Redskins Notes: Former Redskins starting safety Ryan Clark agreed to a four-year contract with Super Bowl champion Pittsburgh yesterday, according to his agent, Joel Turner. Clark, a previously obscure player who became a regular contributor on one of the NFL's premier defenses, negotiated with Washington for a year, but the sides never struck a deal. Steelers officials told Clark they expect him to be their starting free safety, Turner said. The Redskins targeted safety Adam Archuleta in free agency and signed him Monday. . . . Vinny Cerrato, vice president of football operations, has contacted the agent for free agent linebacker Sam Cowart, according to a source with knowledge of the situation. Cowart, an eight-year veteran, played middle linebacker in Buffalo under Gregg Williams, assistant head coach-defense, and is familiar with the system. Cowart wants to continue to play middle linebacker, according to his agent, Paul Healy, and has visits scheduled for next week but not to Washington. The Redskins need a weak-side linebacker to replace LaVar Arrington, but could move starting middle linebacker Lemar Marshall back to the outside. Most of the prominent free agent linebackers have signed elsewhere. . . .

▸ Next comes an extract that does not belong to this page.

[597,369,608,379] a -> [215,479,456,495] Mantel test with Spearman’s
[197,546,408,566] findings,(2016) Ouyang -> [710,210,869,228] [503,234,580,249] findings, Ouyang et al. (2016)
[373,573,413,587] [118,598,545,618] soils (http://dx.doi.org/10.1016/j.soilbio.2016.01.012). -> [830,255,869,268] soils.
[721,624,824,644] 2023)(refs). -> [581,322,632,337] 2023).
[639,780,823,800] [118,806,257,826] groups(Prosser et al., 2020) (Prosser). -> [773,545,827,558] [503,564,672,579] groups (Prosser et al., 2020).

The Redskins are believed to be pursuing San Diego cornerback Jamar Fletcher for their vacant nickel back spot. Fletcher, 26, is a former first-round pick of Miami who had one sack and one interception last year. . . . The agent for Redskins free agent defensive lineman Demetric Evans said he is talking to several other teams and lining up visits for Evans, who provided depth at tackle and end. . . . To clarify the structure of Archuleta's contract, it includes $10 million in guaranteed money as part of a six-year, $30 million deal, the richest signed by a safety in NFL history. According to a NFLPA source, there is a $5 million signing bonus and a $5 million roster bonus due in March 2007, which is prorated as a $1 million bonus per season for salary cap purposes, keeping Archuleta's cap hit lower.